Common Core State Standards: Writing informative/explanatory texts to examine a topic and convey ideas and information clearly; citing specific textual evidence when writing or speaking to support conclusions.
4. A 5th Grade Scholarship?
Titan Lacaden? is an 11-year-old quarterback and by all accounts is pretty good. But is the fifth grader good enough to deserve a college football scholarship? Lacaden, who lives in Kapolei, Hawaii, announced this month that University of Hawaii coach Nick Rolovich made a scholarship offer, and Rolovich later confirmed it. Rolovich “said he likes Titan and what he does,” Titan’s father Frank said. Rolovich confirmed the non-binding offer in a Twitter tweet to Florida Atlantic University coach Lane Kiffin, who recently made headlines by offering scholarships to a sixth-grader and a seventh-grader. Rolovich’s tweet said: “Your move @Lane_Kiffin.” Because such offers are non-binding, they are mostly about establishing relationships between coaches and families. Many kids dream of playing college or professional sports. In the newspaper or online, find and closely read a story about a sport you or a friend like to play or watch. Then brainstorm an idea for a movie showing yourself playing this sport at a high level. For added fun, have your movie show what it would be like if you could play at a high level at the age you are now.

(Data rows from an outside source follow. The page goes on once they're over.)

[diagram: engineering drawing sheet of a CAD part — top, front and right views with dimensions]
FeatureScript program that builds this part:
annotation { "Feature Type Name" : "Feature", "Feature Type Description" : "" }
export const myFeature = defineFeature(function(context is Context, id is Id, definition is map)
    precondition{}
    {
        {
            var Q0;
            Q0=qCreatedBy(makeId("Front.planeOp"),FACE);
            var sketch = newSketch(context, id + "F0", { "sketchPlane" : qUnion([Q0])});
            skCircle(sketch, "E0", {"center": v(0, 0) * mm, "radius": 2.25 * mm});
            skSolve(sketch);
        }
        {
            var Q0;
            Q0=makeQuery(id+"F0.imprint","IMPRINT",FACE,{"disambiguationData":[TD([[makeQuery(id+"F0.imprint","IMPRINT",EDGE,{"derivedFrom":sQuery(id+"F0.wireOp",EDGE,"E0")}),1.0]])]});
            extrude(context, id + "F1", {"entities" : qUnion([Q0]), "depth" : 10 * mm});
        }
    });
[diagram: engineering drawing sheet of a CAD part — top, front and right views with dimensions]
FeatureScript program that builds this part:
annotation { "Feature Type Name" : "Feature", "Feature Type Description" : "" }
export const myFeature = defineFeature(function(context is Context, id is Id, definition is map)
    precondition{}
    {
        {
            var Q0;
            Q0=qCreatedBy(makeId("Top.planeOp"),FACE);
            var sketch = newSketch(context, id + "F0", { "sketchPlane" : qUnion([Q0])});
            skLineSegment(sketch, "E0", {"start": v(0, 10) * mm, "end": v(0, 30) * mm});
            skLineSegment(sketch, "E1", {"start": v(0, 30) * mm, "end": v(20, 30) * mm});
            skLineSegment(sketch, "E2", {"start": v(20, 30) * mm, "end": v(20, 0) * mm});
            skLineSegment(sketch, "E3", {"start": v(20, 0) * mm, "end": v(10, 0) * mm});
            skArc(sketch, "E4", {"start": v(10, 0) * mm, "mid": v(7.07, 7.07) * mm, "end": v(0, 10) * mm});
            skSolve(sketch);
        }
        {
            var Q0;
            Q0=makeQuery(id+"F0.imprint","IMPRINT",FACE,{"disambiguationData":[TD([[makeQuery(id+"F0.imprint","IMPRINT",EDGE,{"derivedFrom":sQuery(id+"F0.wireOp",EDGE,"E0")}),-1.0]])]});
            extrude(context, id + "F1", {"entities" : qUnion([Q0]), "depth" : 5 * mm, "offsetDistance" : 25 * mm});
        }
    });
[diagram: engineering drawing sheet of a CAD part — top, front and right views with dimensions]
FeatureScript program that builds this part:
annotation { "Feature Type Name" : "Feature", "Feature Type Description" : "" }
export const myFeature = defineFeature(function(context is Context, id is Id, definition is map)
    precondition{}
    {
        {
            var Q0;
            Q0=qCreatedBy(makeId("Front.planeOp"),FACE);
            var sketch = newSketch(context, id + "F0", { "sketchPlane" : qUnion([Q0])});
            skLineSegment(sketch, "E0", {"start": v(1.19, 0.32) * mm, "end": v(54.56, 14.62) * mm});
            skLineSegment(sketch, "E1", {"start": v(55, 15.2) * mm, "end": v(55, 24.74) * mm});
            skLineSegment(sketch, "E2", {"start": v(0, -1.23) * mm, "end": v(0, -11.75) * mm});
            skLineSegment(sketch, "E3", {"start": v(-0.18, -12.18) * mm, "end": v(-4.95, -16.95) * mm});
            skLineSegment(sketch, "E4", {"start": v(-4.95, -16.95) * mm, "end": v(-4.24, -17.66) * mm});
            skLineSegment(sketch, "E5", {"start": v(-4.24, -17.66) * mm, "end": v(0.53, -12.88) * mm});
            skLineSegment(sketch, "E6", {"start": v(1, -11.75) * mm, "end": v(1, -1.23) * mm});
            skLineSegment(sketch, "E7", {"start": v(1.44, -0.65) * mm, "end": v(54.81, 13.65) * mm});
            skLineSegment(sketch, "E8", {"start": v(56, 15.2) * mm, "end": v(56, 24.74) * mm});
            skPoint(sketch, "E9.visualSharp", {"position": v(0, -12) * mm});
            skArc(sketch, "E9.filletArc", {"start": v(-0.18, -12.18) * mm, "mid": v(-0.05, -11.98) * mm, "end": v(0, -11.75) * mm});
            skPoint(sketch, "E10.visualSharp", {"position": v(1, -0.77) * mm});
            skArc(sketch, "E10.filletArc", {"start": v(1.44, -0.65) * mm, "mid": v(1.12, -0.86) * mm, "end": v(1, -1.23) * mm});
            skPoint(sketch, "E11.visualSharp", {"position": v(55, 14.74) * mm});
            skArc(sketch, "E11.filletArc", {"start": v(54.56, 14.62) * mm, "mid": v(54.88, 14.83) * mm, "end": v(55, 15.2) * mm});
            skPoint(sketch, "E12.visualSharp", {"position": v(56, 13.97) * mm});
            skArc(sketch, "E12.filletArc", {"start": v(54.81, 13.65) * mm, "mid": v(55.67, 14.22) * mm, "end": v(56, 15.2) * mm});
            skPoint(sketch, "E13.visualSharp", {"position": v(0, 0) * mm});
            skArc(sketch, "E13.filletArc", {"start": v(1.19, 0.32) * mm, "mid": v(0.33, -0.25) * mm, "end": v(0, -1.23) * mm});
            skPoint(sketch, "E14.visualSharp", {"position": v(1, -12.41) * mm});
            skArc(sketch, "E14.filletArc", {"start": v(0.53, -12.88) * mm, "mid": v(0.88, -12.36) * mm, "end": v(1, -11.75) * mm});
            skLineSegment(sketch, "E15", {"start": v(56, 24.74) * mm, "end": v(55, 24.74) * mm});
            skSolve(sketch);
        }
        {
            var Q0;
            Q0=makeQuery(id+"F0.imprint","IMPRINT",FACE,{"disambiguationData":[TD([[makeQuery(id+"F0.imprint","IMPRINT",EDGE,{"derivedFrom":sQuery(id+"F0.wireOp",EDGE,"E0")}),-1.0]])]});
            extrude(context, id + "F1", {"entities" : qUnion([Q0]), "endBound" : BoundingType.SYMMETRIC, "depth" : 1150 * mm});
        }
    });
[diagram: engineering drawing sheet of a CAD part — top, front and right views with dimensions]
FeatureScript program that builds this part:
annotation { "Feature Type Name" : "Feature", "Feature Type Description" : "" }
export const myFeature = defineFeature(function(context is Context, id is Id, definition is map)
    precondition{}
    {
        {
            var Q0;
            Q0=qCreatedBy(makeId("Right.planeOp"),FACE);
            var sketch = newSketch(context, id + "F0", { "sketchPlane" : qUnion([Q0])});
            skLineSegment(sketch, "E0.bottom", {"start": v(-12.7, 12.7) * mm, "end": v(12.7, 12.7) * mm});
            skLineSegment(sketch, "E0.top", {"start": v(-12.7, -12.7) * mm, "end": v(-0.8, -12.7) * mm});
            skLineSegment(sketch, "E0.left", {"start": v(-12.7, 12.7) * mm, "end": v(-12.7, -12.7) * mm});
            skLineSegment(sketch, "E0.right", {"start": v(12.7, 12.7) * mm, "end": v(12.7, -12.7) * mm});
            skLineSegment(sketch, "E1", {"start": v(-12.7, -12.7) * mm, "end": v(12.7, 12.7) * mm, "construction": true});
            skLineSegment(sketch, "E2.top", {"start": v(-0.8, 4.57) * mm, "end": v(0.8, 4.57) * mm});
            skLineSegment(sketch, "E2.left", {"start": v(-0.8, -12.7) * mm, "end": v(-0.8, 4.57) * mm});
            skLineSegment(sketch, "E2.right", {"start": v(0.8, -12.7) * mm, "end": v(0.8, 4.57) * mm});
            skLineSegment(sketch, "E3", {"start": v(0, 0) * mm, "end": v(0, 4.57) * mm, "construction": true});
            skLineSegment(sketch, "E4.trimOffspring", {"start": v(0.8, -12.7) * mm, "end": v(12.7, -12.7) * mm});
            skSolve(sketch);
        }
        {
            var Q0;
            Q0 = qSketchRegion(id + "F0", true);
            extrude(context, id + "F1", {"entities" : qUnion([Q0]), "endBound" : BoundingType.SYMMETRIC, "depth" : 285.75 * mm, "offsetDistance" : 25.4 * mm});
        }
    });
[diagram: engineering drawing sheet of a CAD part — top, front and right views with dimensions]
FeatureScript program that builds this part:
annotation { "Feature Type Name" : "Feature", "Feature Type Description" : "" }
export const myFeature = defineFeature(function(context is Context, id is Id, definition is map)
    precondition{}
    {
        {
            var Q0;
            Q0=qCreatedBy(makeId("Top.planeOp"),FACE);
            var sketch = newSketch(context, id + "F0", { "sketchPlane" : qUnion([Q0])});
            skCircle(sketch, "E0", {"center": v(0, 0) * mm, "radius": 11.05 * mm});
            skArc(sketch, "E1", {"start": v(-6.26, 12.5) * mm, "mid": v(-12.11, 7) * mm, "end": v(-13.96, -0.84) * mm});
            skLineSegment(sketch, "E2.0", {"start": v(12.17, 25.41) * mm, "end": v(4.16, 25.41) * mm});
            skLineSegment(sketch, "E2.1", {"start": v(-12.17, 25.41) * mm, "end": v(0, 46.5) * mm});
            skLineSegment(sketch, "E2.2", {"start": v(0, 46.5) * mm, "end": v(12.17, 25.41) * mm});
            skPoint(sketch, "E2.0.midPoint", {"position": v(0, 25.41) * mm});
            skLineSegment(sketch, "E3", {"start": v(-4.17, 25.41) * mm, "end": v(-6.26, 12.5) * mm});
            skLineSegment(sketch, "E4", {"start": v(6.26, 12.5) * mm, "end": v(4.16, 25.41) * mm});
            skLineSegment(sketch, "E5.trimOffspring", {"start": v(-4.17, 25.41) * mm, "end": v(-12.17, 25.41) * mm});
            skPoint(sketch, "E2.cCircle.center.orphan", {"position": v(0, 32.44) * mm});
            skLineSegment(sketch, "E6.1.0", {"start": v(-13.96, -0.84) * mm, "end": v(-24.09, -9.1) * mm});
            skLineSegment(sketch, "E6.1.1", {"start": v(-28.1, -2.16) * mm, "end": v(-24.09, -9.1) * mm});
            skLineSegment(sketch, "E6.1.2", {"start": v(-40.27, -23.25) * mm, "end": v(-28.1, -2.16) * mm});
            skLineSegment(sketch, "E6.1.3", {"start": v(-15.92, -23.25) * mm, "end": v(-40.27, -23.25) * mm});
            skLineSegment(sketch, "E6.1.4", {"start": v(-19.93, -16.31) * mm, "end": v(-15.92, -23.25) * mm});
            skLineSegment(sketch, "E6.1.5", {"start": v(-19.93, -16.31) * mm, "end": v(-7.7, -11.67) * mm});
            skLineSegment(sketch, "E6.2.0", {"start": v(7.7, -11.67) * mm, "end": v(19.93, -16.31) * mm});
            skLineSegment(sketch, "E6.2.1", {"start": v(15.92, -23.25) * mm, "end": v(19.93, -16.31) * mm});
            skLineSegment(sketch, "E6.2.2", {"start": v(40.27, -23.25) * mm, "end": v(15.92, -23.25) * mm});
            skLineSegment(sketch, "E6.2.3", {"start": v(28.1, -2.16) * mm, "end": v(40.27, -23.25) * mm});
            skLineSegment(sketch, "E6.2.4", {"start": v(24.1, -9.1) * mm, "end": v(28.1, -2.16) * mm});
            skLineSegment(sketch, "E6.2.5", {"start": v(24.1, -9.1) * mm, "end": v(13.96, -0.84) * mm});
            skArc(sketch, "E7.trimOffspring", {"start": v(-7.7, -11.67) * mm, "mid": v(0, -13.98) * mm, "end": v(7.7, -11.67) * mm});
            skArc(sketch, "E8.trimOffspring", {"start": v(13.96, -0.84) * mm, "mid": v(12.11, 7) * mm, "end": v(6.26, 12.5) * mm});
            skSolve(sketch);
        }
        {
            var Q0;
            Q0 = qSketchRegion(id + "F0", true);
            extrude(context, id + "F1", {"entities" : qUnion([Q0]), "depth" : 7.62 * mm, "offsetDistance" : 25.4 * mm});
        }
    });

Common Core State Standards: Writing narratives to develop real or imagined experiences or events; conducting short research projects that build knowledge about a topic.
5. High-Flying Chicken
Big companies often try unusual things to call attention to their products. But no one has ever done what KFC did last week. The fast-food company launched a chicken sandwich to the edge of outer space. Specifically, it loaded its Zinger chicken sandwich onto a high-altitude, solar-powered balloon created by the World View company. With the sandwich aboard, the balloon soared to a height 28.5 miles above the Earth and stayed there for four days. No scientific tests were performed on the sandwich, but World View collected data to help with the planning of future flights. The KFC flight was the first multi-day mission by World View’s solar balloon. KFC is likely to use the space flight of its sandwich in TV or newspaper ads in the future. In the newspaper or online, study ads created by companies to call attention to their products. Then think creatively and come up with an idea for a TV or newspaper ad for KFC based on the flight of the Zinger sandwich in space.
Common Core State Standards: Using drawings or visual displays when appropriate to enhance the development of main ideas or points; conducting short research projects that build knowledge about a topic.